Меня уложили на что-то качнувшееся, точно гамак. Ткань расступалась, обволакивала…
— А ты куда? — спросил Борис.
— Надо бы мадам помочь…
— Я уже послал Анжелку, она с кобуцевскими тварями получше твоего разберется. Ты останешься здесь!
Пауза.
— И с какой это стати? — почти с любопытством спросил Келдыш. Они переговаривались надо мной, пока целитель меня ощупывал — куда быстрее и больнее, чем Ловец.
— Игорян, если с Лидией что-то… ты остаешься у Агаты один.

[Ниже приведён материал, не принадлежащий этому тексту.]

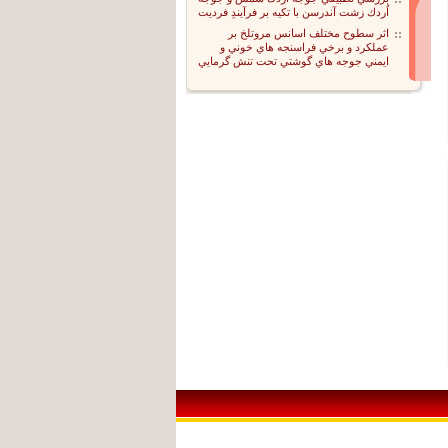
اُردك زشت آندرسن با تكيه بر فرآيندِ فرديت
اثر سطوح مختلف اسانس مروتلخ بر
عملكرد و برخي فراسنجه هاي خوني و
ايمني جوجه هاي گوشتي تحت تنش گرمايي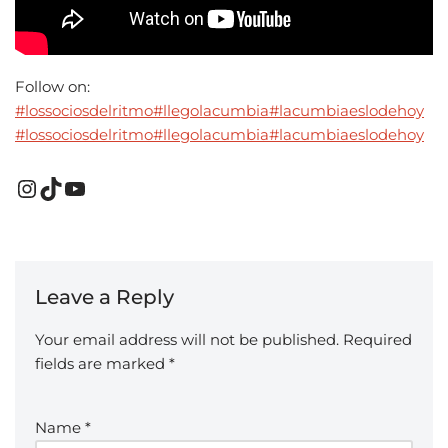
Follow on:
#lossociosdelritmo
#llegolacumbia
#lacumbiaeslodehoy
#lossociosdelritmo
#llegolacumbia
#lacumbiaeslodehoy
Leave a Reply
Your email address will not be published.
Required
fields are marked
*
Name
*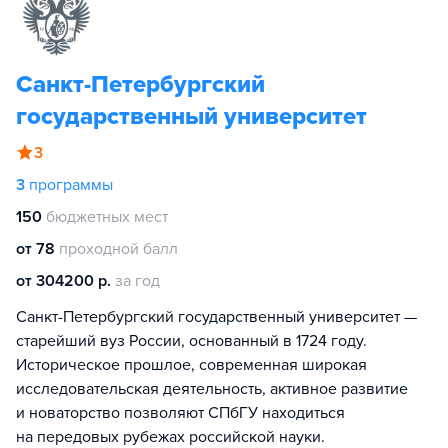
Санкт-Петербургский
государственный университет
3
3
программы
150
бюджетных мест
от 78
проходной балл
от 304200 р.
за год
Санкт-Петербургский государственный университет —
старейший вуз России, основанный в 1724 году.
Историческое прошлое, современная широкая
исследовательская деятельность, активное развитие
и новаторство позволяют СПбГУ находиться
на передовых рубежах российской науки.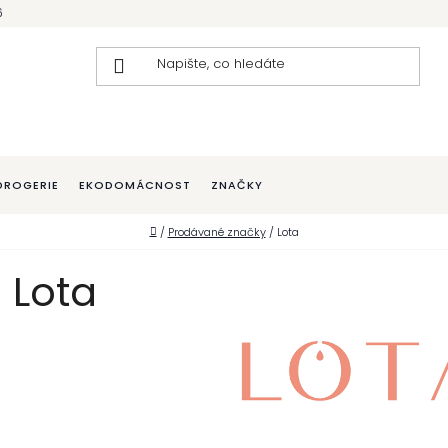
6
DROGERIE
EKODOMÁCNOST
ZNAČKY
Domů
/
Prodávané značky
/
Lota
Lota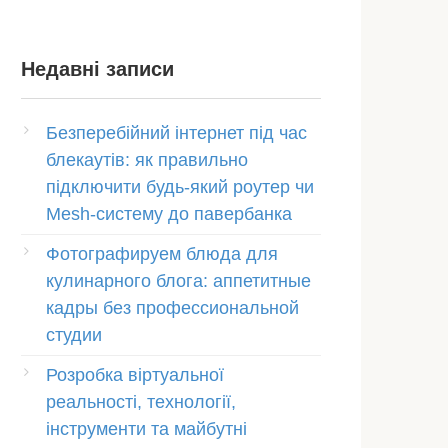
Недавні записи
Безперебійний інтернет під час
блекаутів: як правильно
підключити будь-який роутер чи
Mesh-систему до павербанка
Фотографируем блюда для
кулинарного блога: аппетитные
кадры без профессиональной
студии
Розробка віртуальної
реальності, технології,
інструменти та майбутні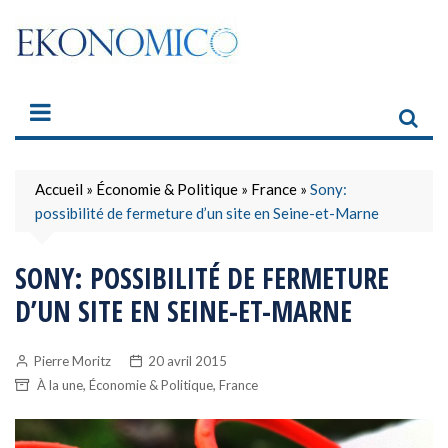
Skip
to
content
Accueil
»
Économie & Politique
»
France
»
Sony:
possibilité de fermeture d’un site en Seine-et-Marne
SONY: POSSIBILITÉ DE FERMETURE
D’UN SITE EN SEINE-ET-MARNE
Pierre Moritz
20 avril 2015
,
,
À la une
Économie & Politique
France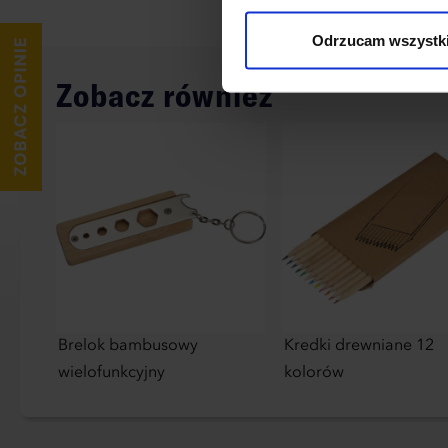
wykorzystane, kliknij “Dostos
Odrzucam wszystk
Zobacz również
Brelok bambusowy
Kredki drewniane 12
wielofunkcyjny
kolorów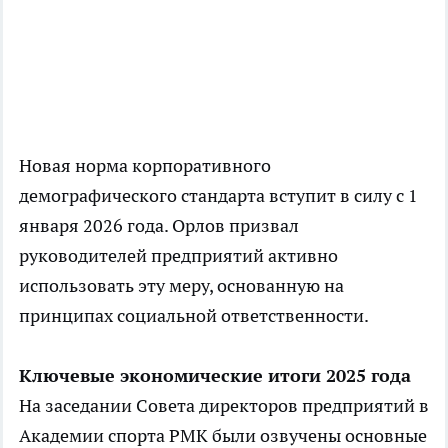
Новая норма корпоративного
демографического стандарта вступит в силу с 1
января 2026 года. Орлов призвал
руководителей предприятий активно
использовать эту меру, основанную на
принципах социальной ответственности.
Ключевые экономические итоги 2025 года
На заседании Совета директоров предприятий в
Академии спорта РМК были озвучены основные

Ты это понимаешь?
Мне эти слова не понравились — что значит «если что-то»? Я завозилась и невольно вскрикнула. Мужчины склонились ко мне, но Борис тут же отпрянул, страшно ругаясь.
— Кто ее так?!
— Пока не знаю, — сквозь зубы сказал Келдыш.
— Ты обезболивал? — спросил целитель.
— Да.
— Молодца… а что там в Институте творится?
— Не отвлекайся ты!
— Понял, не дурак, дурак бы не понял… девочку лучше пока усыпить.
— Нет! — я начала в панике хвататься за чьи-то руки. — Не надо! Только не спать!
Ладонь скользнула по моему лицу.
— Тихо-тихо, не волнуйтесь! Ей нельзя сейчас засыпать.
— Ты не понимаешь…
— Нет, это ты не понимаешь!
Сопение.
— Ну ладно, вам же хуже. Тогда держи ее. Блин, дождь еще!.. Кто там рядом есть? Сделайте зонт, что ли!
Незнакомый голос:
— Над всеми?
— Над операционным полем, болван!
— А-а-а…
— Бе-е-е! — передразнил целитель. — И свет поярче! Откуда вы только вытащили таких идиотов?
— Оттуда же, откуда и тебя — из кроватей — так что народ тоже еще не проснулся. Давай-давай, шевелись, целитель!
У целителя характер был, похоже, еще вреднее келдышевского. Он огрызнулся:
— Попрошу меня не дергать! Я не могу работать в обстановке спешки и недоброжелательства!